# Dango Island Cleanup: FREE STUFF!! Please Leave Comment in Queue!!



## Cinnamom (May 26, 2020)

Hello! My name is Konomi from Dango Island and I am currently in the process of fully decorating my island for the debut of my idea Dango University (the event is free and we are still accepting applications. I may push the orientation date back to June 18-20 so more people can apply!). I am currently selling a list of DIYs, NMT, and fossils that can be found in my other post, but I wanted to do some cleaning out for my storage so I am giving away some free items. Everything ranges from extra materials to clothing and furniture! I figured that rather than sell items that I could give the stuff away to the community who I feel will put the stuff to more use than myself. There is no entry fee, but I would appreciate any tips, whether that be NMT and bells so I can fund my idea/obtain items, or anything from my wishlist: https://villagerdb.com/user/cinnamom/list/wishlist. TIPS ARE NOT NECESSARY, THOUGH, so don't worry if you don't have much!! 
Everything that you see when you first walk into the island is FREE! I will mostly be AFK but I may check to see if there is anything else I want to give away.

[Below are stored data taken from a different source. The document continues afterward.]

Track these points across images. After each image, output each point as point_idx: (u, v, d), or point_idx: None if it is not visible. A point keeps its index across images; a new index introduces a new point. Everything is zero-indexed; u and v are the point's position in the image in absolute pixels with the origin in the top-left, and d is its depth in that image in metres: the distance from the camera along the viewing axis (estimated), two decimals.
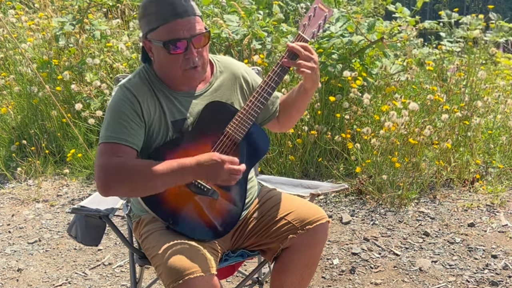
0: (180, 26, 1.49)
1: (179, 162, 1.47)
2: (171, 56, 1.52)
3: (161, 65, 1.59)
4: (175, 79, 1.60)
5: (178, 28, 1.49)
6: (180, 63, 1.54)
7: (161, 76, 1.62)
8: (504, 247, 2.80)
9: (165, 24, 1.49)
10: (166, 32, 1.50)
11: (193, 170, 1.47)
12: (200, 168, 1.46)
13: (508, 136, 3.88)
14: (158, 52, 1.55)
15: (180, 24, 1.49)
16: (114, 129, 1.53)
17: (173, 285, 1.42)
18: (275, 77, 1.61)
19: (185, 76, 1.57)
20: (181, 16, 1.49)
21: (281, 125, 1.86)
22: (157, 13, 1.49)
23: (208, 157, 1.47)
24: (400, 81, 3.96)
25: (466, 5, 37.96)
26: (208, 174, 1.48)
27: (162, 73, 1.61)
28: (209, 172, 1.47)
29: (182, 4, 1.50)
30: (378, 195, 3.36)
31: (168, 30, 1.49)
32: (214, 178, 1.49)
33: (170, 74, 1.59)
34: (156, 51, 1.56)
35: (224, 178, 1.48)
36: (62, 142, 4.18)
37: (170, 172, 1.46)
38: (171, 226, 1.60)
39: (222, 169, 1.46)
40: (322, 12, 1.66)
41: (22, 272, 2.73)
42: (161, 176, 1.46)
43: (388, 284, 2.51)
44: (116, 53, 4.39)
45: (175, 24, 1.49)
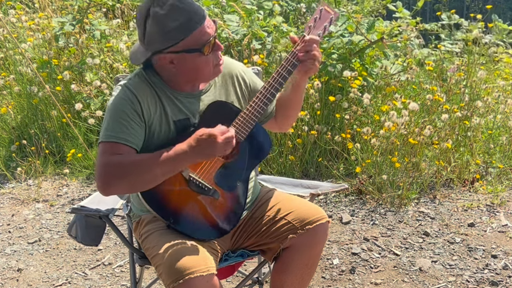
0: (206, 28, 1.51)
1: (173, 149, 1.47)
2: (206, 57, 1.53)
3: (188, 71, 1.57)
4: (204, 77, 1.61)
5: (206, 29, 1.51)
6: (212, 60, 1.56)
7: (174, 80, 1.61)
8: (504, 247, 2.80)
9: (195, 30, 1.48)
10: (198, 37, 1.49)
11: (187, 153, 1.46)
12: (193, 149, 1.45)
13: (508, 136, 3.88)
14: (187, 60, 1.53)
15: (206, 25, 1.51)
16: (114, 129, 1.53)
17: (173, 285, 1.42)
18: (279, 78, 1.61)
19: (215, 71, 1.60)
20: (205, 18, 1.51)
21: (280, 125, 1.85)
22: (183, 24, 1.46)
23: (196, 136, 1.46)
24: (400, 81, 3.96)
25: (466, 5, 37.96)
26: (203, 152, 1.46)
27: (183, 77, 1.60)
28: (203, 149, 1.45)
29: (197, 6, 1.50)
30: (378, 195, 3.36)
31: (201, 34, 1.49)
32: (210, 153, 1.47)
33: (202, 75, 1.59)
34: (182, 60, 1.53)
35: (220, 149, 1.46)
36: (62, 142, 4.18)
37: (166, 160, 1.46)
38: (172, 225, 1.60)
39: (215, 142, 1.44)
40: (328, 14, 1.65)
41: (22, 272, 2.73)
42: (158, 166, 1.46)
43: (388, 284, 2.51)
44: (116, 53, 4.39)
45: (204, 27, 1.50)
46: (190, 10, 1.47)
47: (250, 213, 1.78)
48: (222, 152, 1.47)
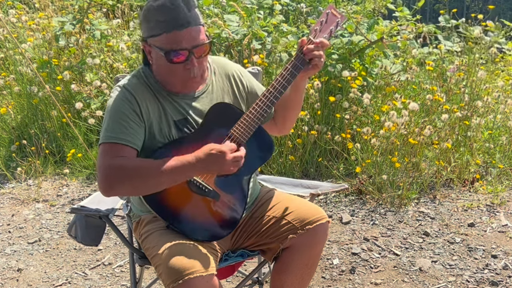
0: (182, 37, 1.49)
1: (179, 160, 1.48)
2: (171, 65, 1.53)
3: (160, 71, 1.59)
4: (173, 85, 1.61)
5: (180, 38, 1.49)
6: (180, 72, 1.55)
7: (159, 79, 1.63)
8: (504, 247, 2.80)
9: (167, 33, 1.49)
10: (168, 41, 1.50)
11: (194, 166, 1.47)
12: (200, 163, 1.46)
13: (508, 136, 3.88)
14: (158, 58, 1.55)
15: (182, 35, 1.49)
16: (114, 129, 1.53)
17: (173, 285, 1.42)
18: (283, 81, 1.60)
19: (183, 85, 1.60)
20: (184, 27, 1.49)
21: (279, 127, 1.84)
22: (160, 21, 1.49)
23: (206, 150, 1.47)
24: (400, 81, 3.96)
25: (466, 5, 37.96)
26: (210, 167, 1.48)
27: (160, 77, 1.62)
28: (211, 164, 1.47)
29: (186, 14, 1.49)
30: (378, 195, 3.36)
31: (170, 40, 1.49)
32: (217, 169, 1.48)
33: (169, 80, 1.60)
34: (155, 57, 1.56)
35: (227, 167, 1.47)
36: (62, 142, 4.18)
37: (171, 171, 1.46)
38: (172, 226, 1.60)
39: (224, 160, 1.46)
40: (335, 17, 1.65)
41: (22, 272, 2.73)
42: (162, 175, 1.46)
43: (388, 284, 2.51)
44: (116, 53, 4.39)
45: (177, 34, 1.49)
46: (174, 14, 1.48)
47: (250, 213, 1.78)
48: (228, 170, 1.48)
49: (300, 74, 1.62)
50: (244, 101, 1.77)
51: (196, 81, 1.60)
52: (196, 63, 1.54)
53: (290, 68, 1.60)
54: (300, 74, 1.62)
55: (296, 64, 1.60)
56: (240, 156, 1.48)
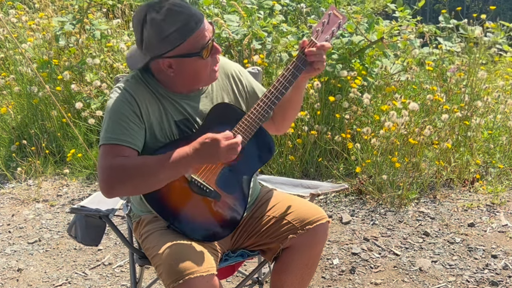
0: (204, 30, 1.50)
1: (177, 152, 1.47)
2: (205, 61, 1.53)
3: (186, 75, 1.57)
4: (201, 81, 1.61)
5: (204, 32, 1.50)
6: (209, 64, 1.56)
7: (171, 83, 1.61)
8: (504, 247, 2.80)
9: (192, 35, 1.48)
10: (196, 41, 1.49)
11: (191, 157, 1.45)
12: (197, 153, 1.45)
13: (508, 136, 3.88)
14: (185, 64, 1.53)
15: (203, 28, 1.50)
16: (114, 130, 1.53)
17: (173, 285, 1.42)
18: (284, 82, 1.60)
19: (212, 75, 1.61)
20: (202, 21, 1.50)
21: (277, 126, 1.84)
22: (181, 28, 1.47)
23: (201, 140, 1.45)
24: (400, 81, 3.96)
25: (466, 5, 37.95)
26: (207, 157, 1.46)
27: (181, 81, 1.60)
28: (208, 154, 1.45)
29: (194, 10, 1.50)
30: (378, 195, 3.36)
31: (199, 38, 1.49)
32: (215, 159, 1.47)
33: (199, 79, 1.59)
34: (180, 64, 1.53)
35: (225, 155, 1.45)
36: (62, 142, 4.18)
37: (169, 164, 1.46)
38: (172, 226, 1.60)
39: (219, 147, 1.44)
40: (337, 19, 1.65)
41: (22, 272, 2.73)
42: (162, 170, 1.46)
43: (388, 284, 2.51)
44: (117, 53, 4.39)
45: (200, 31, 1.49)
46: (187, 14, 1.47)
47: (250, 213, 1.78)
48: (226, 158, 1.47)
49: (301, 74, 1.62)
50: (244, 100, 1.77)
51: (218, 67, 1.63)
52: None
53: (291, 68, 1.60)
54: (301, 75, 1.62)
55: (297, 65, 1.60)
56: (236, 143, 1.45)
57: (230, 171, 1.63)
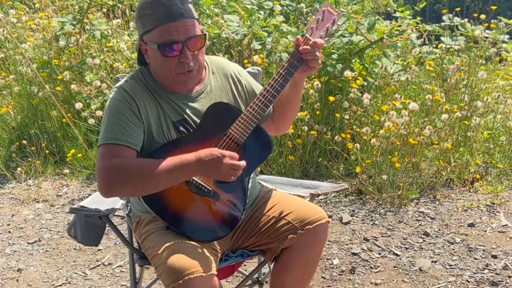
0: (174, 29, 1.49)
1: (179, 159, 1.48)
2: (166, 59, 1.52)
3: (156, 68, 1.59)
4: (169, 82, 1.60)
5: (173, 30, 1.49)
6: (174, 66, 1.54)
7: (157, 78, 1.63)
8: (504, 247, 2.80)
9: (159, 26, 1.49)
10: (160, 34, 1.49)
11: (193, 166, 1.47)
12: (200, 164, 1.47)
13: (508, 136, 3.88)
14: (153, 54, 1.55)
15: (175, 26, 1.49)
16: (113, 130, 1.53)
17: (173, 285, 1.42)
18: (280, 80, 1.60)
19: (178, 80, 1.58)
20: (176, 19, 1.48)
21: (277, 126, 1.84)
22: (152, 14, 1.49)
23: (208, 153, 1.47)
24: (400, 81, 3.96)
25: (466, 5, 37.95)
26: (208, 170, 1.48)
27: (157, 75, 1.62)
28: (210, 167, 1.47)
29: (179, 6, 1.49)
30: (378, 195, 3.36)
31: (163, 33, 1.49)
32: (214, 173, 1.48)
33: (164, 76, 1.59)
34: (151, 53, 1.56)
35: (225, 173, 1.47)
36: (62, 142, 4.18)
37: (171, 170, 1.46)
38: (171, 227, 1.60)
39: (222, 164, 1.46)
40: (331, 15, 1.65)
41: (22, 272, 2.73)
42: (162, 175, 1.46)
43: (388, 284, 2.51)
44: (117, 53, 4.39)
45: (169, 26, 1.49)
46: (166, 6, 1.48)
47: (250, 213, 1.78)
48: (225, 177, 1.49)
49: (297, 72, 1.61)
50: (243, 100, 1.77)
51: (192, 76, 1.58)
52: (191, 57, 1.53)
53: (287, 66, 1.60)
54: (297, 73, 1.62)
55: (292, 62, 1.60)
56: (239, 166, 1.48)
57: None
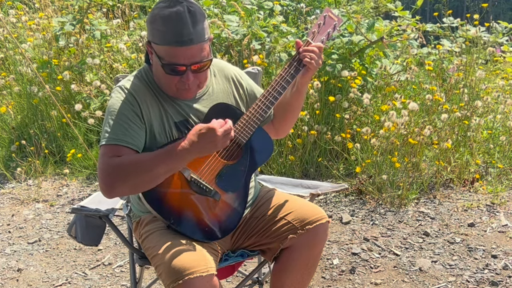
0: (180, 54, 1.49)
1: (173, 146, 1.48)
2: (167, 75, 1.54)
3: (158, 74, 1.60)
4: (167, 90, 1.61)
5: (179, 55, 1.49)
6: (175, 82, 1.56)
7: (157, 82, 1.63)
8: (504, 247, 2.80)
9: (167, 46, 1.49)
10: (166, 54, 1.50)
11: (188, 149, 1.46)
12: (193, 144, 1.46)
13: (508, 136, 3.88)
14: (157, 64, 1.56)
15: (181, 51, 1.49)
16: (114, 131, 1.53)
17: (173, 285, 1.42)
18: (282, 82, 1.61)
19: (178, 94, 1.60)
20: (184, 44, 1.48)
21: (277, 130, 1.85)
22: (163, 32, 1.48)
23: (196, 131, 1.47)
24: (400, 81, 3.96)
25: (466, 5, 37.96)
26: (204, 146, 1.47)
27: (158, 81, 1.62)
28: (204, 144, 1.46)
29: (190, 31, 1.48)
30: (378, 195, 3.36)
31: (169, 53, 1.49)
32: (213, 147, 1.48)
33: (165, 86, 1.60)
34: (155, 61, 1.56)
35: (220, 144, 1.48)
36: (62, 142, 4.18)
37: (167, 158, 1.47)
38: (172, 226, 1.59)
39: (216, 135, 1.45)
40: (332, 20, 1.68)
41: (22, 272, 2.73)
42: (160, 165, 1.47)
43: (388, 284, 2.51)
44: (116, 53, 4.39)
45: (177, 50, 1.49)
46: (177, 29, 1.47)
47: (250, 213, 1.78)
48: (222, 145, 1.49)
49: (299, 75, 1.62)
50: (244, 103, 1.77)
51: (191, 92, 1.60)
52: (192, 77, 1.54)
53: (288, 69, 1.62)
54: (299, 76, 1.63)
55: (294, 65, 1.62)
56: (229, 128, 1.48)
57: (230, 171, 1.64)
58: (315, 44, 1.63)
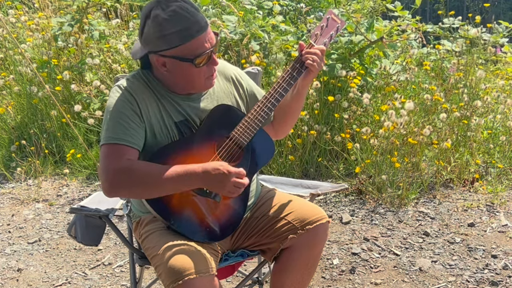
0: (205, 39, 1.51)
1: (186, 168, 1.47)
2: (198, 69, 1.53)
3: (179, 77, 1.58)
4: (196, 88, 1.61)
5: (203, 41, 1.50)
6: (204, 73, 1.56)
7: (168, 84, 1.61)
8: (504, 247, 2.80)
9: (190, 41, 1.48)
10: (192, 48, 1.49)
11: (199, 178, 1.47)
12: (206, 177, 1.46)
13: (508, 136, 3.88)
14: (179, 67, 1.54)
15: (204, 37, 1.50)
16: (114, 130, 1.53)
17: (173, 285, 1.42)
18: (283, 84, 1.61)
19: (207, 84, 1.61)
20: (204, 29, 1.50)
21: (276, 131, 1.84)
22: (179, 30, 1.47)
23: (215, 166, 1.46)
24: (399, 81, 3.96)
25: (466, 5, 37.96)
26: (213, 184, 1.47)
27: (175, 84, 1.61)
28: (215, 181, 1.46)
29: (201, 15, 1.50)
30: (378, 195, 3.36)
31: (195, 46, 1.49)
32: (218, 189, 1.48)
33: (191, 85, 1.60)
34: (174, 66, 1.54)
35: (228, 190, 1.47)
36: (62, 142, 4.18)
37: (177, 178, 1.46)
38: (172, 226, 1.59)
39: (227, 181, 1.45)
40: (335, 23, 1.67)
41: (22, 272, 2.73)
42: (168, 182, 1.47)
43: (388, 284, 2.51)
44: (116, 53, 4.39)
45: (200, 39, 1.49)
46: (191, 19, 1.47)
47: (250, 213, 1.78)
48: (229, 193, 1.49)
49: (300, 77, 1.63)
50: (244, 103, 1.77)
51: (214, 77, 1.62)
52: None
53: (290, 70, 1.62)
54: (301, 78, 1.63)
55: (296, 67, 1.62)
56: (243, 184, 1.47)
57: None
58: (317, 47, 1.63)
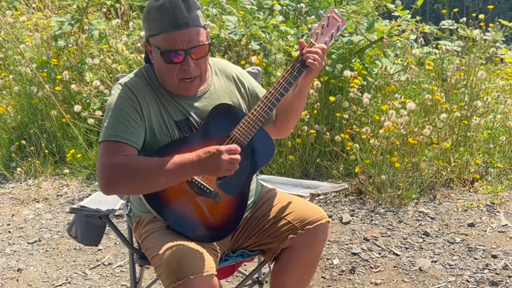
0: (179, 38, 1.50)
1: (180, 158, 1.48)
2: (168, 65, 1.54)
3: (159, 70, 1.60)
4: (172, 86, 1.61)
5: (177, 39, 1.50)
6: (176, 73, 1.55)
7: (160, 79, 1.63)
8: (504, 247, 2.80)
9: (164, 33, 1.50)
10: (164, 41, 1.51)
11: (194, 165, 1.47)
12: (200, 161, 1.47)
13: (508, 136, 3.88)
14: (157, 58, 1.56)
15: (179, 35, 1.50)
16: (114, 127, 1.53)
17: (173, 285, 1.42)
18: (284, 83, 1.61)
19: (180, 86, 1.59)
20: (181, 28, 1.49)
21: (278, 130, 1.85)
22: (158, 20, 1.50)
23: (205, 149, 1.47)
24: (400, 81, 3.95)
25: (466, 5, 37.97)
26: (208, 167, 1.47)
27: (160, 77, 1.62)
28: (209, 164, 1.46)
29: (184, 15, 1.49)
30: (377, 195, 3.36)
31: (167, 40, 1.50)
32: (215, 170, 1.48)
33: (167, 81, 1.60)
34: (155, 56, 1.57)
35: (223, 169, 1.47)
36: (62, 142, 4.18)
37: (171, 169, 1.46)
38: (172, 226, 1.59)
39: (220, 159, 1.45)
40: (336, 21, 1.67)
41: (22, 272, 2.73)
42: (163, 174, 1.47)
43: (388, 284, 2.51)
44: (116, 53, 4.39)
45: (174, 35, 1.50)
46: (172, 15, 1.49)
47: (251, 213, 1.78)
48: (225, 172, 1.48)
49: (301, 76, 1.62)
50: (246, 102, 1.77)
51: (193, 84, 1.60)
52: (192, 64, 1.54)
53: (291, 70, 1.61)
54: (301, 77, 1.63)
55: (297, 66, 1.61)
56: (236, 159, 1.48)
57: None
58: (318, 46, 1.63)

I hope to see you soon! ^-^


----------



## Ireuna (May 26, 2020)

I like to come for clothing


----------



## Bowserlab (May 26, 2020)

Can I come


----------



## Karlexus (May 26, 2020)

Hi I’d like to visit please, I can bring red barbecue


----------



## PurpleCrutches (May 26, 2020)

Can I visit please?


----------



## SoSu (May 26, 2020)

I would love to visit! Thank you!


----------



## m i d o r i (May 26, 2020)

Hi ! ^.^ Thanks for this giveaway ! May I come over ^.^


----------



## ameliajade26 (May 26, 2020)

I’d like to visit, I can bring the brown hamster cage


----------



## Penguin style (May 26, 2020)

Hey are you still accepting visitors?  I would like to come too


----------



## dollycrossing3 (May 26, 2020)

hey can I stop by?


----------



## Treeleaf (May 26, 2020)

Can I visit?


----------



## slothly (May 26, 2020)

would love to visit if this is still open ! xx


----------



## Jellieyz (May 26, 2020)

I'd like to come too


----------



## Cinnamom (May 26, 2020)

Hey, everyone!! I'm opening up my gates again to allow more people to visit!! Please note that I probably will be AFK so any items/donations can be left in my zen area right next to the entrance! Please message again to let me know if you are still interested and I will send you a dodo code!!!


----------



## samanthawbu (May 26, 2020)

Can I come please?


----------



## -Beano- (May 26, 2020)

May i come?


----------



## LadyWooks (May 26, 2020)

Hi, may I please visit?


----------



## Cinnamom (May 26, 2020)

Sorry for the wait!! Just sent dodos!! Still allowing more people to visit as I have quite a bit of stuff!


----------



## SarahSays (May 26, 2020)

Hey there! I’d love to pop by! Sarah from Kapalua


----------



## MoonPrincess (May 26, 2020)

I'd love to visit


----------



## Cinnamom (May 26, 2020)

Sent dodos to you both!! ^-^

	Post automatically merged: May 26, 2020

Bump!! Allowing more people to visit!!


----------